I pushed the vegetables around on my plate a little to make it look like I was eating them. “Trouble was that being with Renny didn’t make anything better. It kinda got worse. The anger wouldn’t go away, and it was like the more I pushed at it, the stronger it got.” Tears worked their way from my throat, and I swallowed them back down. “It just wouldn’t let go, and I hated myself for it.”

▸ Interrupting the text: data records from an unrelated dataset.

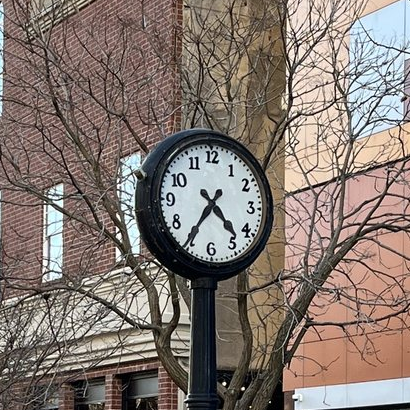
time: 4:35
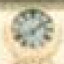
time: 8:09
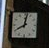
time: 8:01
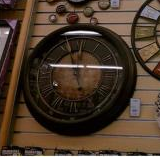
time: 9:14
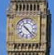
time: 10:22
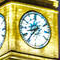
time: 8:36
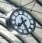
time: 7:25
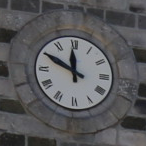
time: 11:49
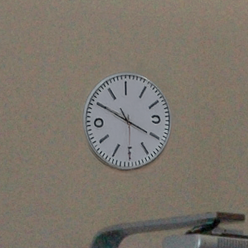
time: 3:50
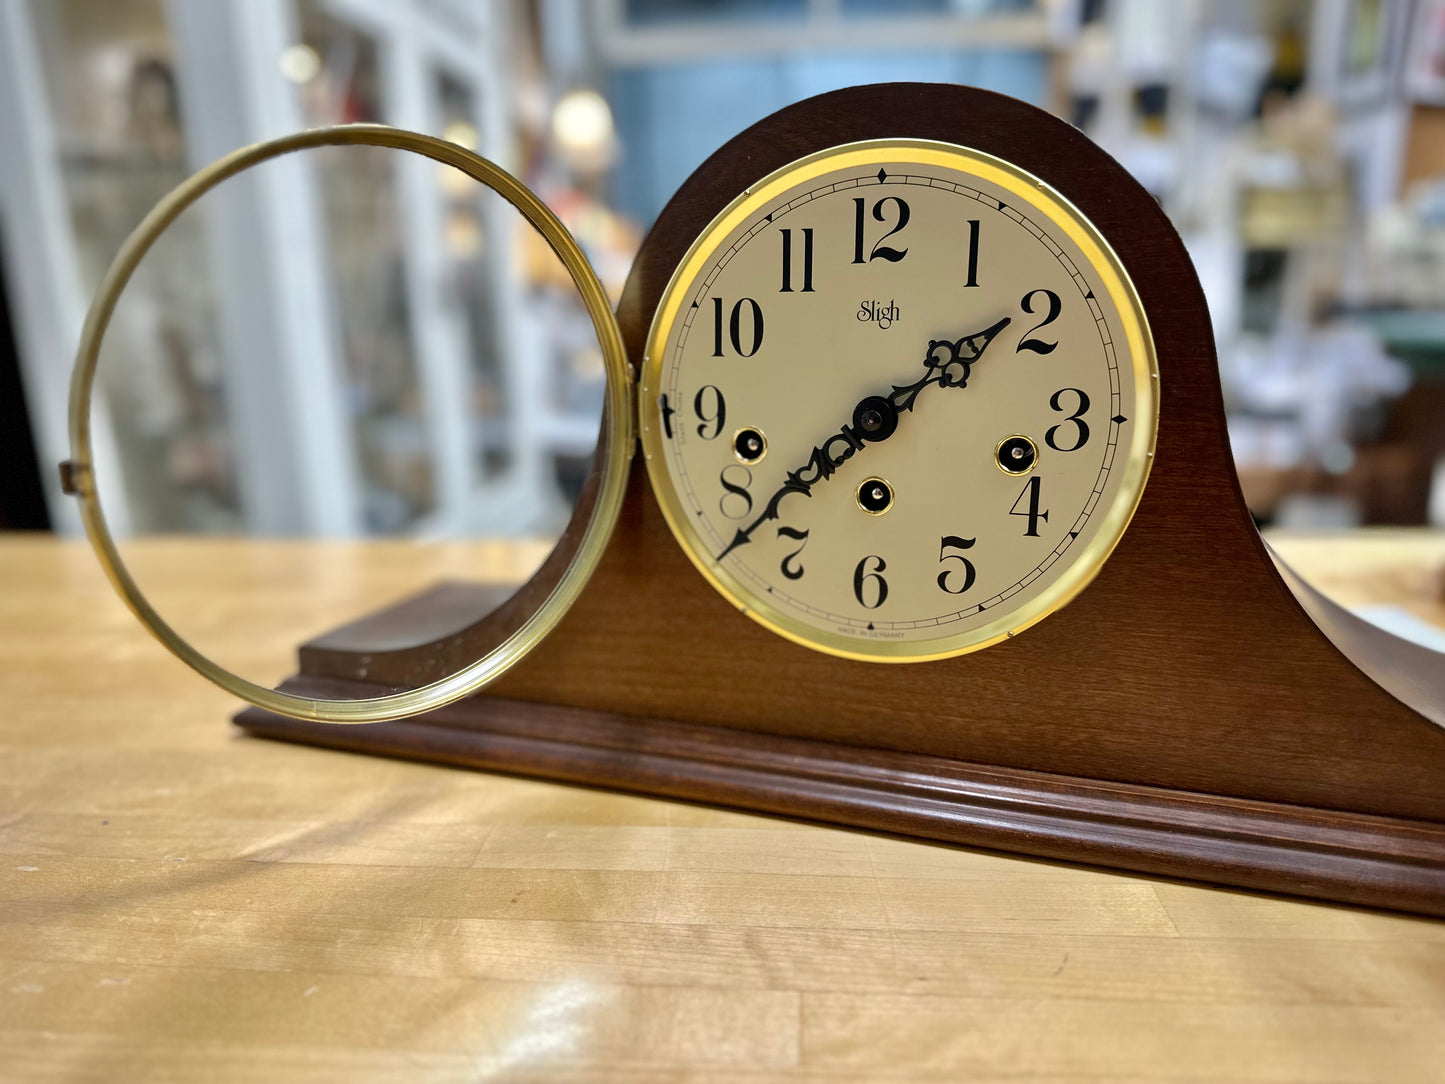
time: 1:37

I took another sip of my drink to compose myself. “Renny introduced me to tequila, which at the time I thought made those night time motorcycle rides feel even better. Coby tried to pull me out of it, but he wasn’t a dad and he was dealing with losing Mum too. Nothing I ever did back then was fair to him. God, I knew the way I was acting was wrong. Even at the time I knew, but I couldn’t stop, and Renny made me feel so good after everything had left me feeling so bad. Six months of skipping school, disruptive behaviour, and drinking excessively ended on a four day drunken bender where it was all I could do to remember my own name. Coby and Henry had tried ringing and messaging constantly, but I didn’t even notice, and my phone eventually died. The bender finished with an evening motorcycle ride down Melbourne’s Highway 31, tequila bottle in one hand, the other wrapped around Renny. When I felt the bike swerve I was suddenly airborne…” Jared closed his eyes as though to brace himself “…and while I don’t remember anything after that, the accident investigation report suggested Renny simply went off the road. I was lucky, Jared, that I actually woke up in a hospital. Lucky to be alive. Renny managed to walk away, and he did it so well that he checked out of the hospital the next day without even a backward glance.”
Ray leaving, Mum dying, and then knowing Renny walked away so easily had hurt like nothing I could ever imagine. I swallowed the feelings of abandonment the memories still managed to evoke.